- _Records for this exercise_
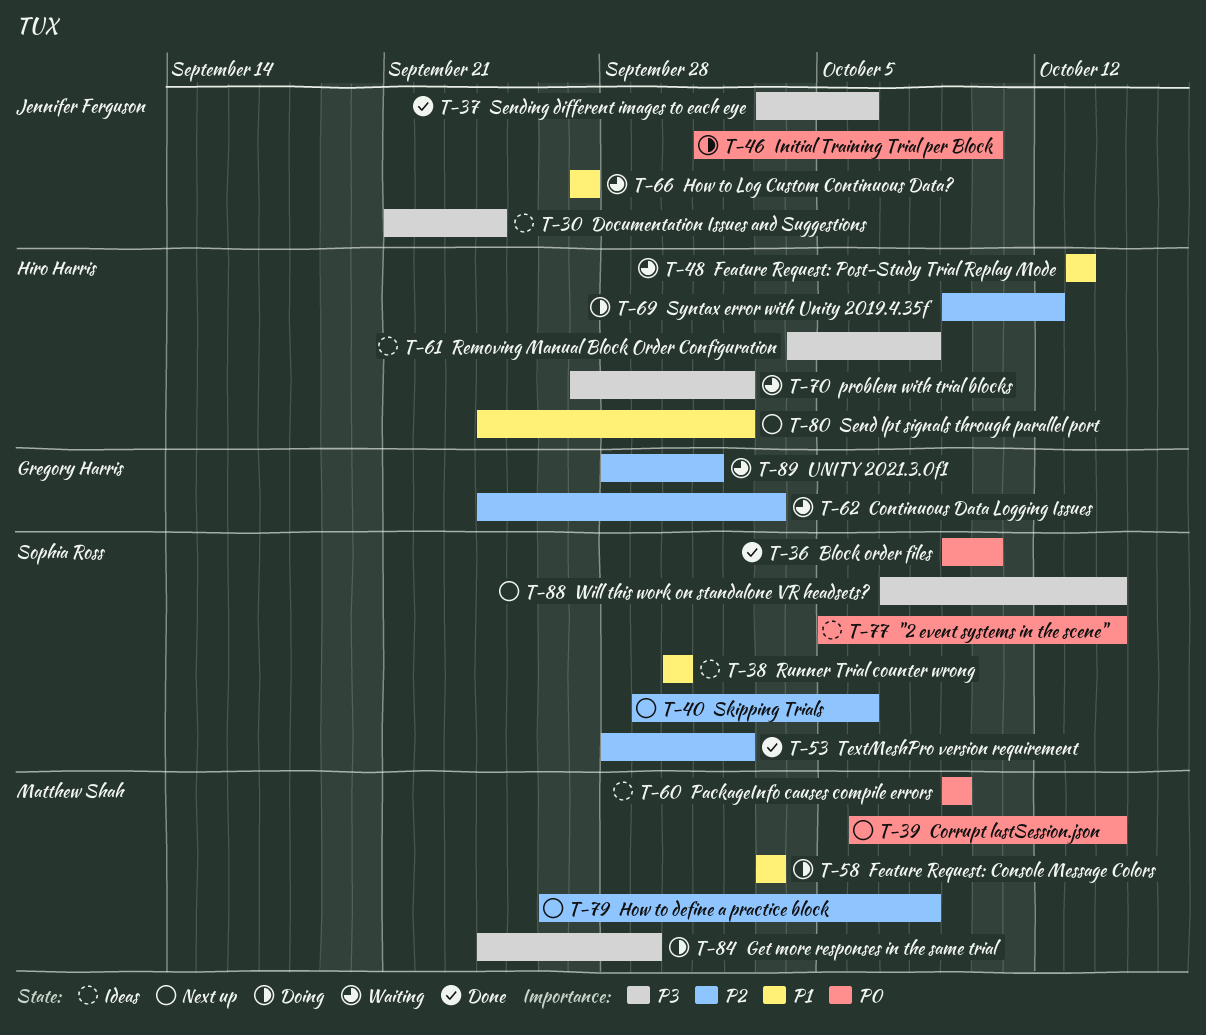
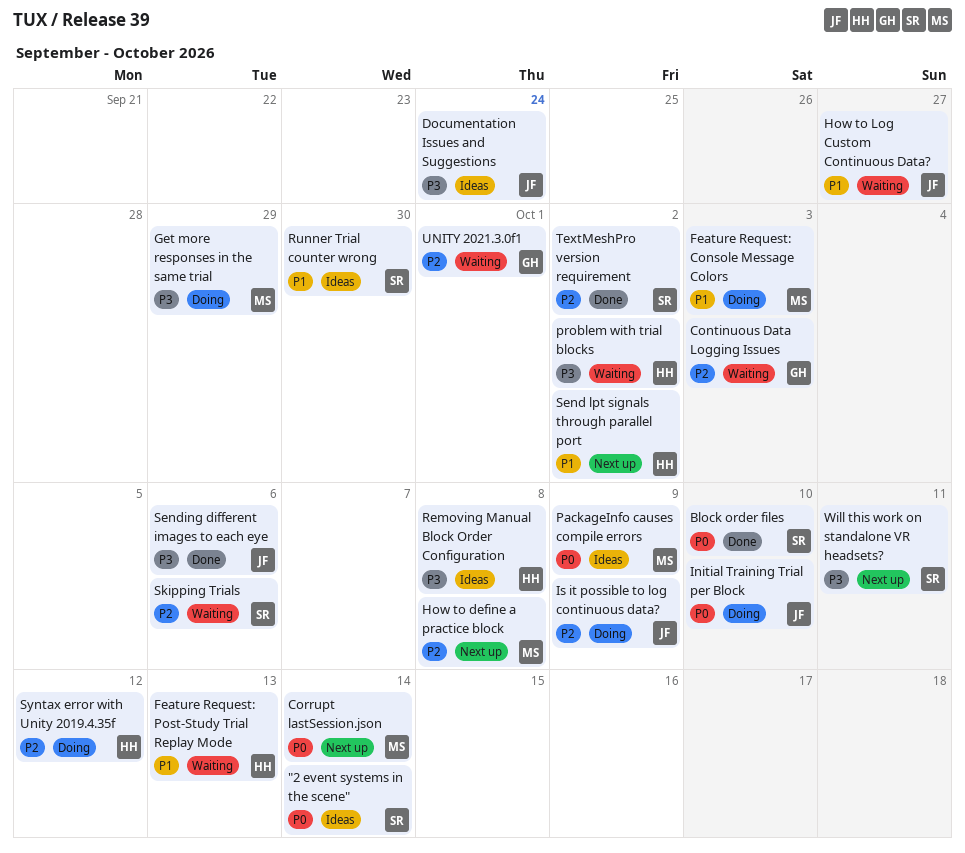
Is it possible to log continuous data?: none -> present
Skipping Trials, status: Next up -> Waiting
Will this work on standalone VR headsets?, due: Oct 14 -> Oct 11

* * *

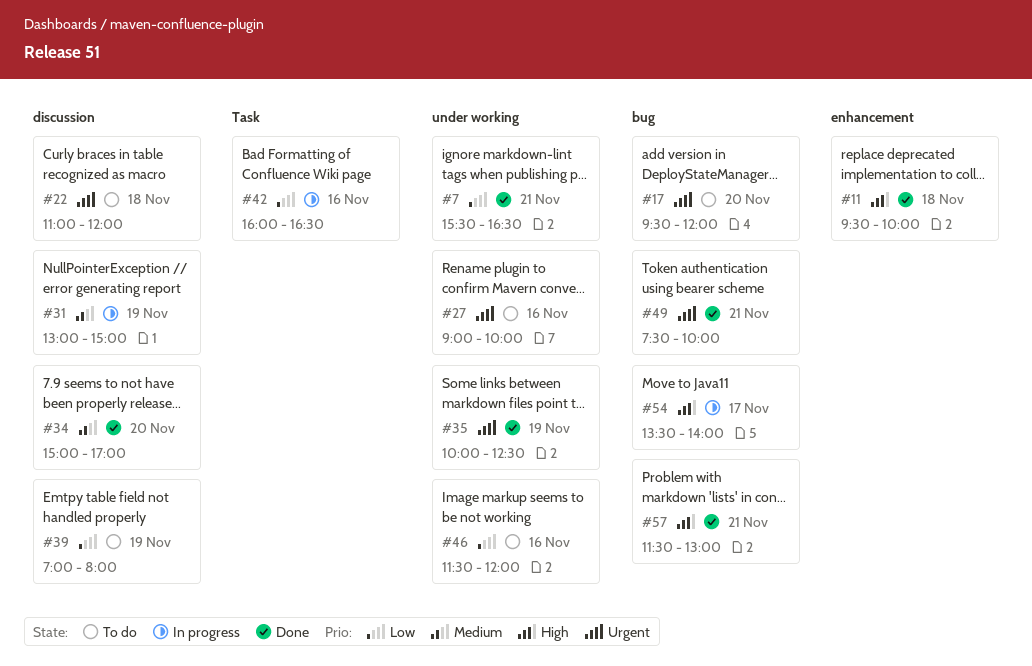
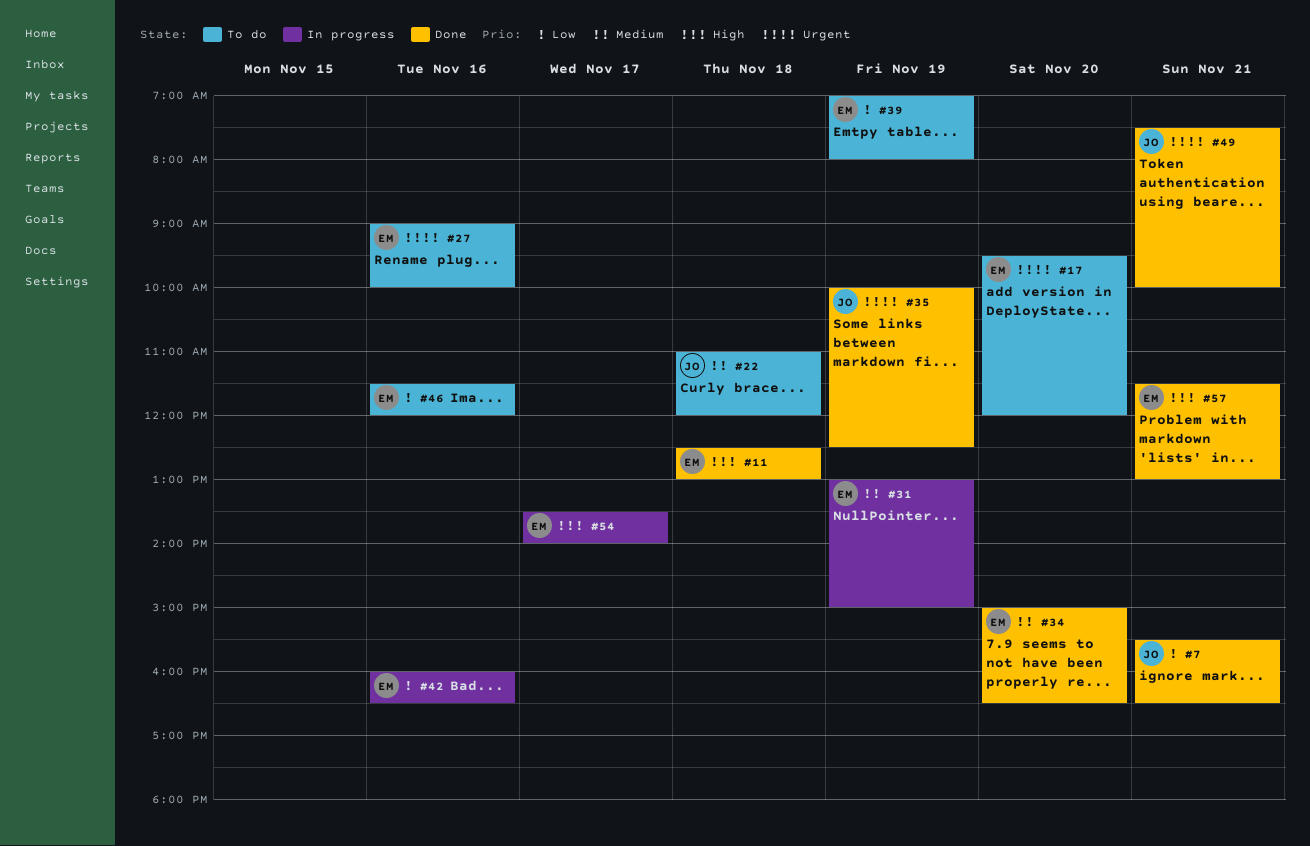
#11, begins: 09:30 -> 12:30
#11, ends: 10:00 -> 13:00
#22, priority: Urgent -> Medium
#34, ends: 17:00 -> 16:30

- _Your goal_
Reproduce only the lines above spanning from the line containing "#11, begins: 09:30 -> 12:30" through the line containing "#34, ends: 17:00 -> 16:30", word for word.

- _Solution below_
#11, begins: 09:30 -> 12:30
#11, ends: 10:00 -> 13:00
#22, priority: Urgent -> Medium
#34, ends: 17:00 -> 16:30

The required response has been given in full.